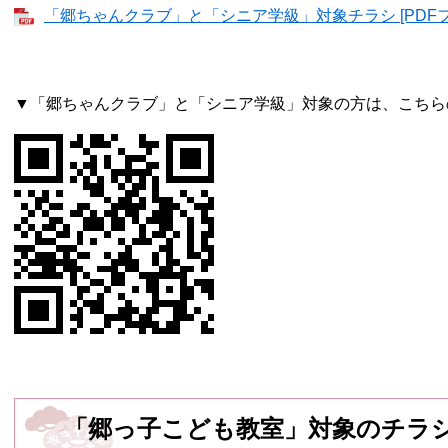
「郷ちゃんクラブ」と「シニア学級」対象チラシ [PDFファ
▼「郷ちゃんクラブ」と「シニア学級」対象の方は、こちら
「郷っ子こども教室」対象のチラ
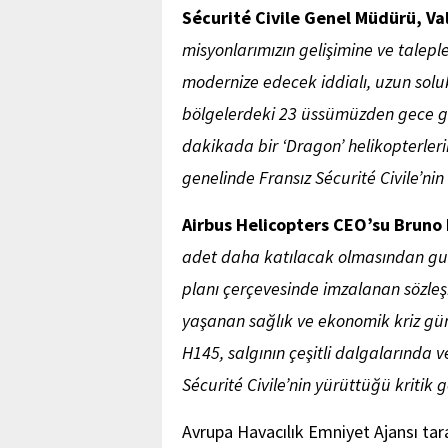
Sécurité Civile Genel Müdürü, Val
misyonlarımızın gelişimine ve talep
modernize edecek iddialı, uzun soluk
bölgelerdeki 23 üssümüzden gece gü
dakikada bir ‘Dragon’ helikopterlerimi
genelinde Fransız Sécurité Civile’ni
Airbus Helicopters CEO’su Bruno
adet daha katılacak olmasından guru
planı çerçevesinde imzalanan sözleş
yaşanan sağlık ve ekonomik kriz gün
H145, salgının çeşitli dalgalarında v
Sécurité Civile’nin yürüttüğü kritik
Avrupa Havacılık Emniyet Ajansı tara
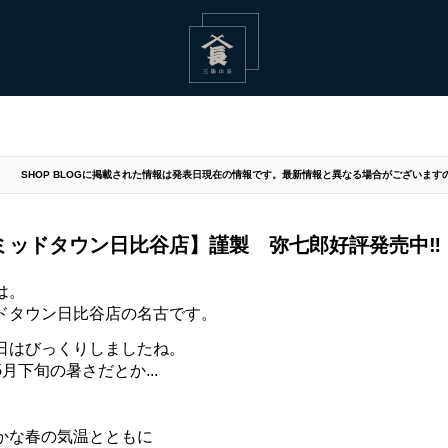
SHOP BLOGに掲載された情報は発表日現在の情報です。最新情報と異なる場合がございま
ミッドタウン日比谷店】謹製 弥七郎好評発売中‼︎
は。
ドタウン日比谷店の名古です。
日はびっくりしましたね。
月下旬の暑さだとか...
かな春の気温とともに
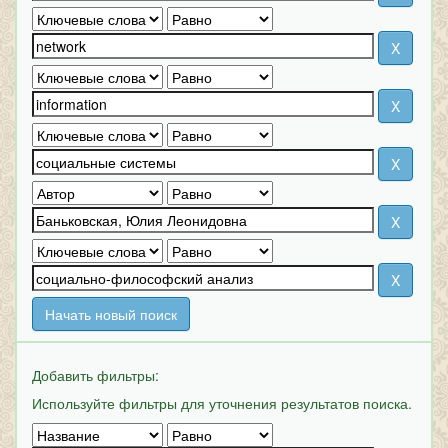
Начать новый поиск
Добавить фильтры:
Используйте фильтры для уточнения результатов поиска.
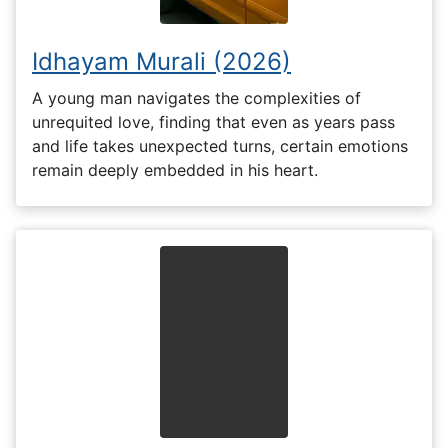
Idhayam Murali (2026)
A young man navigates the complexities of
unrequited love, finding that even as years pass
and life takes unexpected turns, certain emotions
remain deeply embedded in his heart.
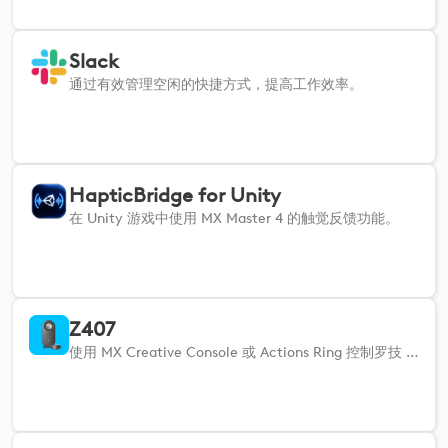
Slack
通过有效管理空闲的快捷方式，提高工作效率。
HapticBridge for Unity
在 Unity 游戏中使用 MX Master 4 的触觉反馈功能。
Z407
使用 MX Creative Console 或 Actions Ring 控制罗技 Z407 蓝牙音箱。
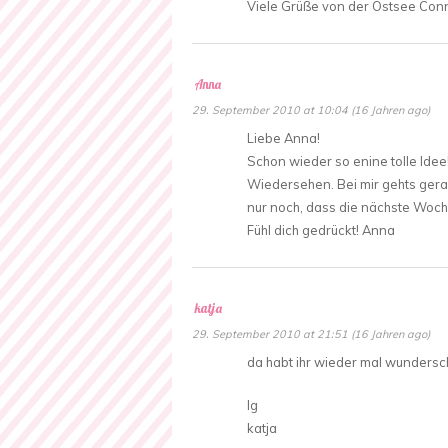
Viele Grüße von der Ostsee Con
Anna
29. September 2010 at 10:04 (16 Jahren ago)
Liebe Anna!
Schon wieder so enine tolle Idee!
Wiedersehen. Bei mir gehts gerad
nur noch, dass die nächste Woche
Fühl dich gedrückt! Anna
katja
29. September 2010 at 21:51 (16 Jahren ago)
da habt ihr wieder mal wundersc
lg
katja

----------------------------------------

◆ **Task goal**:
The listing above is to be retyped word for word, with the pictures omitted.

◆ **Task output**:
「郷ちゃんクラブ」と「シニア学級」対象チラシ [PDFファ
▼「郷ちゃんクラブ」と「シニア学級」対象の方は、こちら
「郷っ子こども教室」対象のチラ
Sécurité Civile Genel Müdürü, Val
misyonlarımızın gelişimine ve talep
modernize edecek iddialı, uzun soluk
bölgelerdeki 23 üssümüzden gece gü
dakikada bir ‘Dragon’ helikopterlerimi
genelinde Fransız Sécurité Civile’ni
Airbus Helicopters CEO’su Bruno
adet daha katılacak olmasından guru
planı çerçevesinde imzalanan sözleş
yaşanan sağlık ve ekonomik kriz gün
H145, salgının çeşitli dalgalarında v
Sécurité Civile’nin yürüttüğü kritik
Avrupa Havacılık Emniyet Ajansı tara
SHOP BLOGに掲載された情報は発表日現在の情報です。最新情報と異なる場合がございま
ミッドタウン日比谷店】謹製 弥七郎好評発売中‼︎
は。
ドタウン日比谷店の名古です。
日はびっくりしましたね。
月下旬の暑さだとか...
かな春の気温とともに
Начать новый поиск
Добавить фильтры:
Используйте фильтры для уточнения результатов поиска.
Idhayam Murali (2026)
A young man navigates the complexities of
unrequited love, finding that even as years pass
and life takes unexpected turns, certain emotions
remain deeply embedded in his heart.
Slack
通过有效管理空闲的快捷方式，提高工作效率。
HapticBridge for Unity
在 Unity 游戏中使用 MX Master 4 的触觉反馈功能。
Z407
使用 MX Creative Console 或 Actions Ring 控制罗技 Z407 蓝牙音箱。
Viele Grüße von der Ostsee Con
Anna
29. September 2010 at 10:04 (16 Jahren ago)
Liebe Anna!
Schon wieder so enine tolle Idee!
Wiedersehen. Bei mir gehts gerad
nur noch, dass die nächste Woche
Fühl dich gedrückt! Anna
katja
29. September 2010 at 21:51 (16 Jahren ago)
da habt ihr wieder mal wundersc
lg
katja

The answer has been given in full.